SURCE - Sistema Único de Residência do Ceará — Prova 2020
Mulher, 45 anos, hipertensa controlada e convive com epilepsia desde a infância com uso de fenitoína, iniciou um novo relacionamento recentemente e busca atendimento médico para um método contraceptivo. Qual a opção mais adequada?
Fenitoína (indutor enzimático) + contraceptivos hormonais combinados → falha contraceptiva. SIU levonorgestrel é seguro.
A fenitoína é um potente indutor enzimático hepático que pode reduzir a eficácia dos contraceptivos hormonais combinados (pílulas, anéis, adesivos). Métodos não hormonais ou hormonais que não sofrem metabolismo hepático significativo, como o SIU liberador de levonorgestrel, são opções mais seguras para mulheres com epilepsia em uso de fenitoína.

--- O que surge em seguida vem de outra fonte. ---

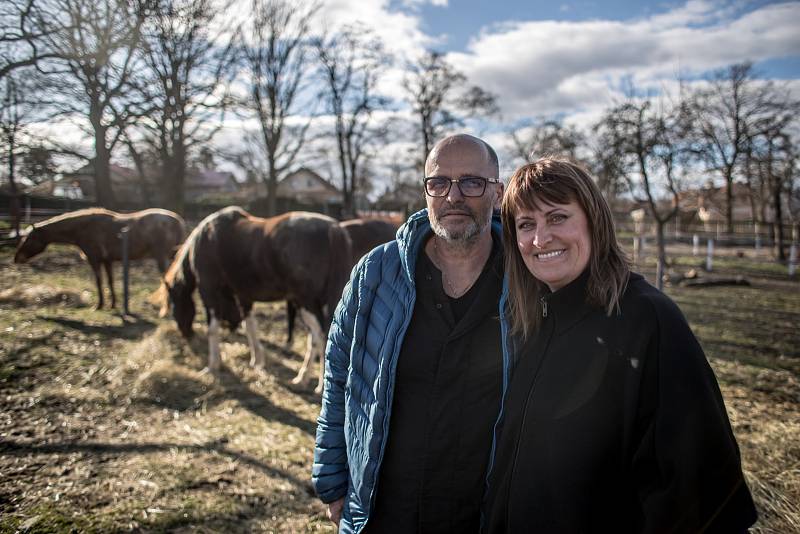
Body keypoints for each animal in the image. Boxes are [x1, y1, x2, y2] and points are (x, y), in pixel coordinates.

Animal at [13, 209, 186, 310]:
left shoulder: (94, 259)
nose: (16, 258)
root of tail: (178, 220)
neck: (83, 228)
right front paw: (113, 304)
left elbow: (99, 281)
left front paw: (100, 305)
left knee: (169, 279)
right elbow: (110, 282)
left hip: (161, 257)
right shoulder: (107, 260)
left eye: (28, 239)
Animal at [155, 205, 352, 390]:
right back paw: (302, 379)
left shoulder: (209, 290)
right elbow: (250, 326)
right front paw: (257, 361)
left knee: (321, 336)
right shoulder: (244, 296)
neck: (205, 240)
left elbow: (213, 329)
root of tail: (333, 229)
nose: (186, 334)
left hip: (307, 302)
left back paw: (319, 385)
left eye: (174, 307)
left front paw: (212, 365)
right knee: (316, 338)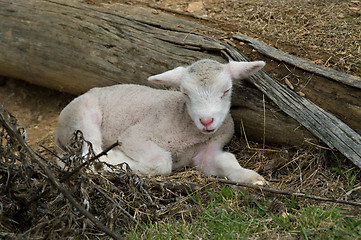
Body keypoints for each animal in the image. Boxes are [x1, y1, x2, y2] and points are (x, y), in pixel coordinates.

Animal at [54, 58, 266, 186]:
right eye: (185, 93)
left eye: (226, 91)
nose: (206, 121)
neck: (186, 124)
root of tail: (57, 133)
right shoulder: (134, 136)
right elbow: (162, 162)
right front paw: (120, 159)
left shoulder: (208, 150)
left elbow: (226, 160)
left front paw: (253, 178)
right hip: (82, 115)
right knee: (87, 154)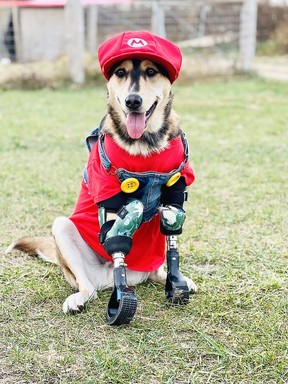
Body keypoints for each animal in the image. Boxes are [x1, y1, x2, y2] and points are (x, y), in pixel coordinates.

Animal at [5, 31, 197, 316]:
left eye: (151, 71)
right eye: (120, 72)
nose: (132, 101)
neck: (143, 144)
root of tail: (109, 277)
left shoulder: (177, 183)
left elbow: (174, 213)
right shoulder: (108, 191)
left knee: (156, 268)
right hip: (64, 230)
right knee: (89, 288)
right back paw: (82, 297)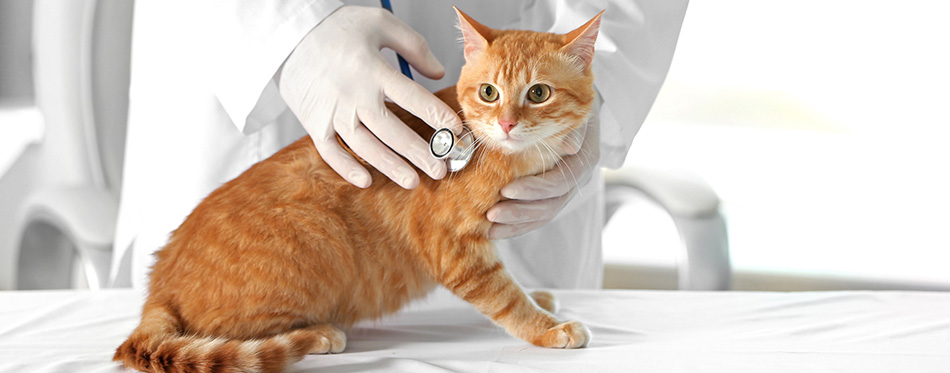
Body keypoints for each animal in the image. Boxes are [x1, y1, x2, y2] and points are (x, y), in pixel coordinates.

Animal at [113, 7, 604, 370]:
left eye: (538, 93)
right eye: (489, 92)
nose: (506, 123)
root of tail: (157, 286)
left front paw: (540, 299)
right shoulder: (453, 247)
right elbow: (505, 298)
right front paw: (546, 327)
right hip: (316, 239)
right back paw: (316, 334)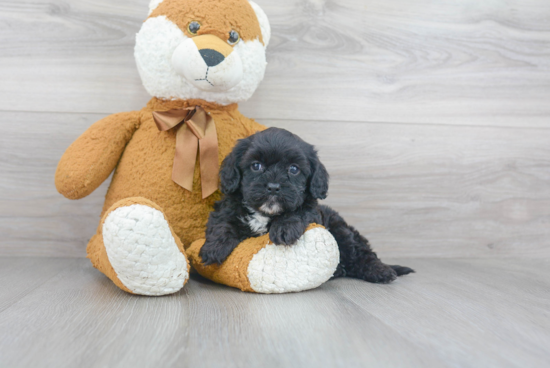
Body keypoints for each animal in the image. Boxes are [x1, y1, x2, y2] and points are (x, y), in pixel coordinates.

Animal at [202, 128, 414, 284]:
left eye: (294, 169)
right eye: (256, 166)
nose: (273, 187)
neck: (265, 213)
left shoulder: (312, 211)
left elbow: (298, 211)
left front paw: (284, 228)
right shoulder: (227, 207)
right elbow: (222, 223)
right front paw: (214, 248)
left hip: (342, 231)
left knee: (362, 254)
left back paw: (381, 271)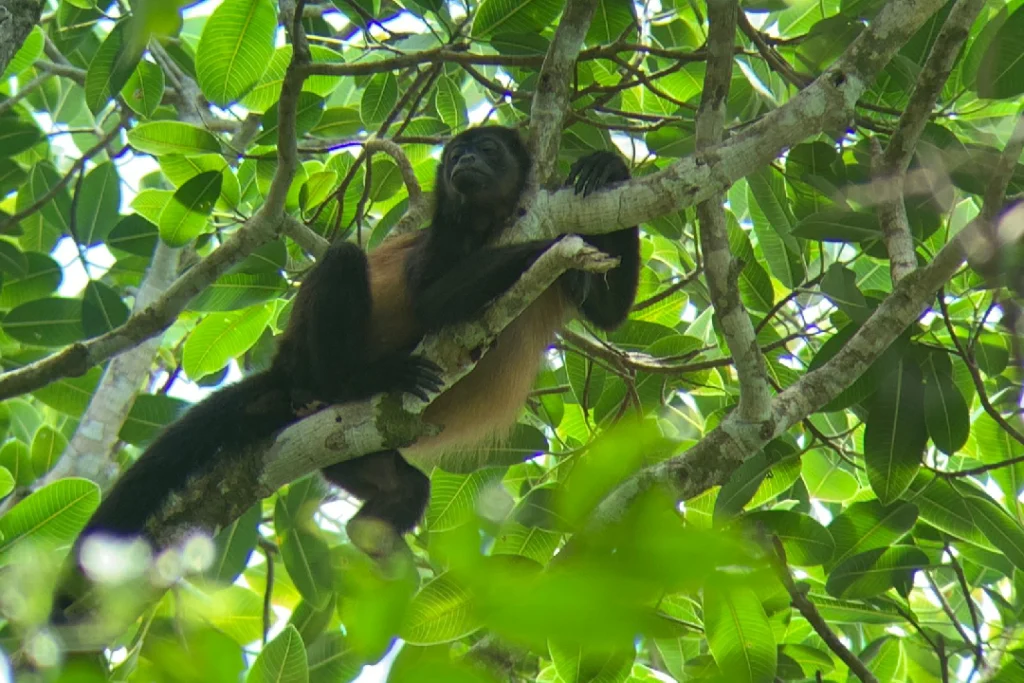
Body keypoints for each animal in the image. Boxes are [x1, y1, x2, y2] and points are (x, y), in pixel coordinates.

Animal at [58, 126, 638, 614]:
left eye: (487, 149)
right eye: (456, 153)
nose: (463, 160)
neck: (490, 223)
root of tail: (286, 369)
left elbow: (610, 313)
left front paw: (607, 165)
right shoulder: (445, 235)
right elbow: (431, 301)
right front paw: (548, 246)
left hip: (354, 449)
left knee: (406, 488)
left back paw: (370, 532)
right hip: (311, 359)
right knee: (341, 259)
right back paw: (367, 378)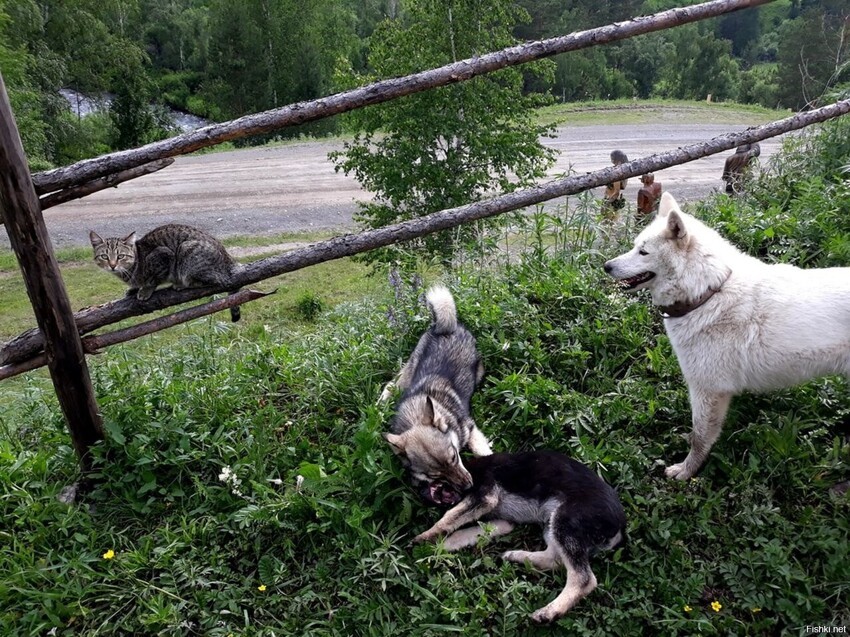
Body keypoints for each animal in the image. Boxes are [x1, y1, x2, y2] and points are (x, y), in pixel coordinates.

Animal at [90, 225, 242, 322]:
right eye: (104, 257)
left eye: (120, 256)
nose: (112, 265)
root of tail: (229, 259)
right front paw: (133, 289)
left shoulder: (163, 256)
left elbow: (153, 280)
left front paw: (144, 290)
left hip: (186, 252)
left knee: (213, 281)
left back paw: (181, 285)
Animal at [604, 191, 848, 480]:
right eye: (634, 246)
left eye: (643, 251)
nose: (606, 266)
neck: (707, 293)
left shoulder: (708, 391)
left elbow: (700, 439)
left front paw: (686, 472)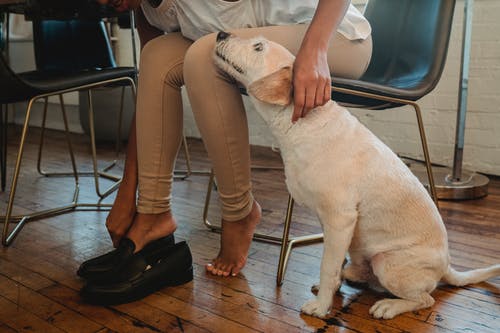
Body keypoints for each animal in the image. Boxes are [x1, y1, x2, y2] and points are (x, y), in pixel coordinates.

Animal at [212, 31, 500, 320]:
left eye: (258, 47)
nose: (221, 34)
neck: (303, 123)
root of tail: (447, 266)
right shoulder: (334, 225)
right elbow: (333, 264)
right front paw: (331, 290)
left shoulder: (340, 220)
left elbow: (327, 267)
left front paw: (321, 307)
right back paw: (354, 275)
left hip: (387, 262)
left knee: (425, 299)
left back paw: (389, 306)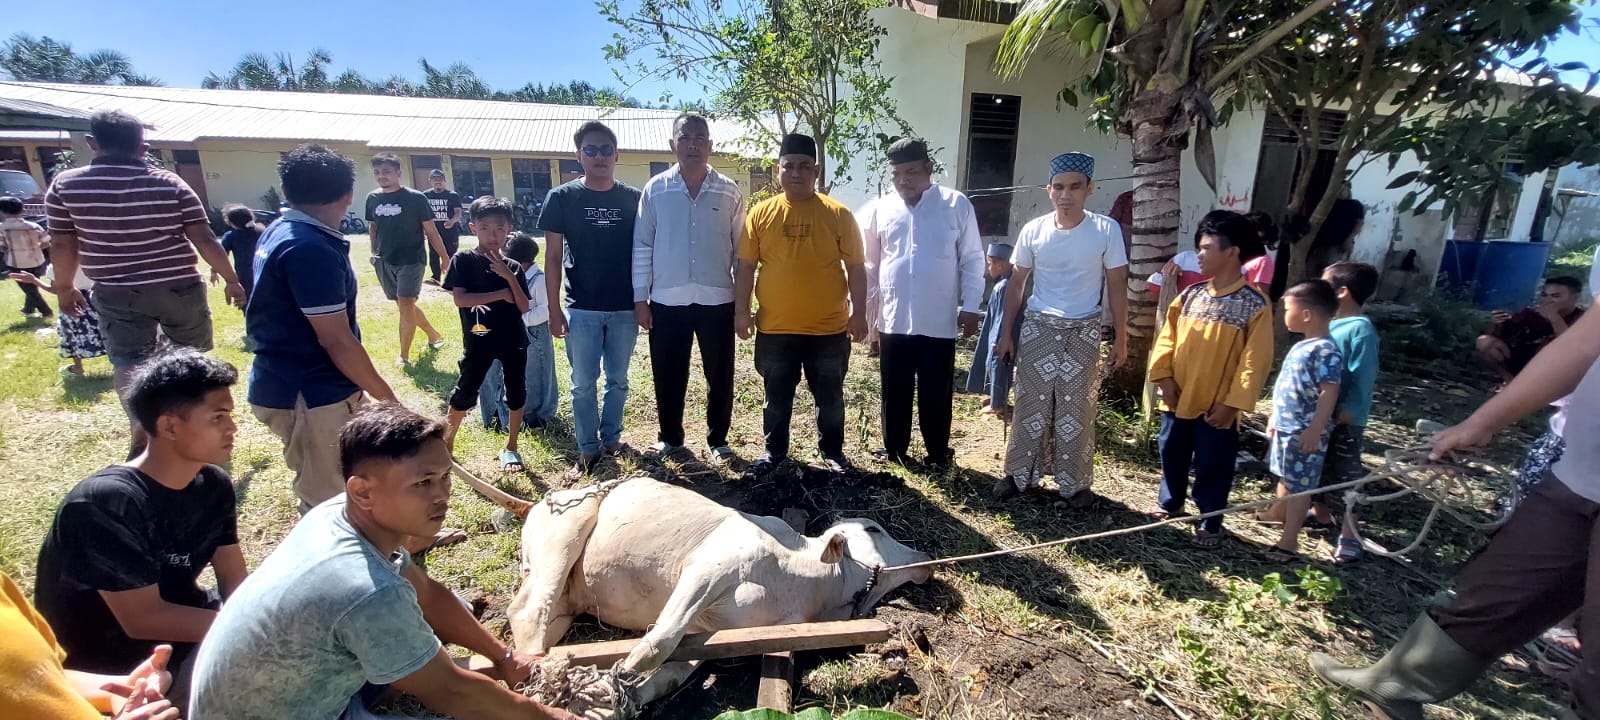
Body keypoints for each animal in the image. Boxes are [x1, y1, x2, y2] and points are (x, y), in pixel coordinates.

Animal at [512, 476, 934, 707]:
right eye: (873, 529)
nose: (926, 558)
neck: (804, 583)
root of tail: (537, 504)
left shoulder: (708, 633)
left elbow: (669, 674)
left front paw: (609, 695)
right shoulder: (707, 567)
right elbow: (658, 642)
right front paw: (615, 677)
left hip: (567, 600)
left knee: (529, 615)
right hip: (566, 532)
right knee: (528, 613)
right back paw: (540, 684)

A escolha do método contraceptivo para mulheres com epilepsia, especialmente aquelas em uso de medicamentos antiepilépticos (MAE) indutores enzimáticos como a fenitoína, requer atenção especial devido às interações medicamentosas e aos riscos associados à gravidez. A fenitoína é um potente indutor das enzimas hepáticas do citocromo P450, que metabolizam os hormônios presentes nos contraceptivos hormonais combinados (pílulas, anéis vaginais, adesivos). Essa indução enzimática acelera o metabolismo dos estrogênios e progestagênios, diminuindo suas concentrações plasmáticas e comprometendo a eficácia contraceptiva, aumentando o risco de falha do método. Diante dessa interação, métodos contraceptivos que não dependem do metabolismo hepático ou que liberam hormônios localmente são as opções mais adequadas. O sistema intrauterino (SIU) liberador de levonorgestrel é uma excelente escolha, pois sua ação é predominantemente local e a absorção sistêmica do hormônio é mínima, não sendo significativamente afetada pela indução enzimática da fenitoína. O DIU de cobre também é uma alternativa segura, por ser um método não hormonal.
A fenitoína é um indutor potente do sistema enzimático citocromo P450 no fígado, que acelera o metabolismo dos hormônios estrogênio e progesterona, reduzindo suas concentrações plasmáticas e, consequentemente, a eficácia contraceptiva.
Métodos não hormonais (DIU de cobre, preservativos) e métodos hormonais que não sofrem metabolismo hepático significativo ou que liberam hormônios localmente (como o SIU liberador de levonorgestrel) são opções seguras.
A gravidez em mulheres com epilepsia pode apresentar riscos aumentados para a mãe (piora das crises, pré-eclâmpsia) e para o feto (malformações congênitas devido a alguns anticonvulsivantes, restrição de crescimento).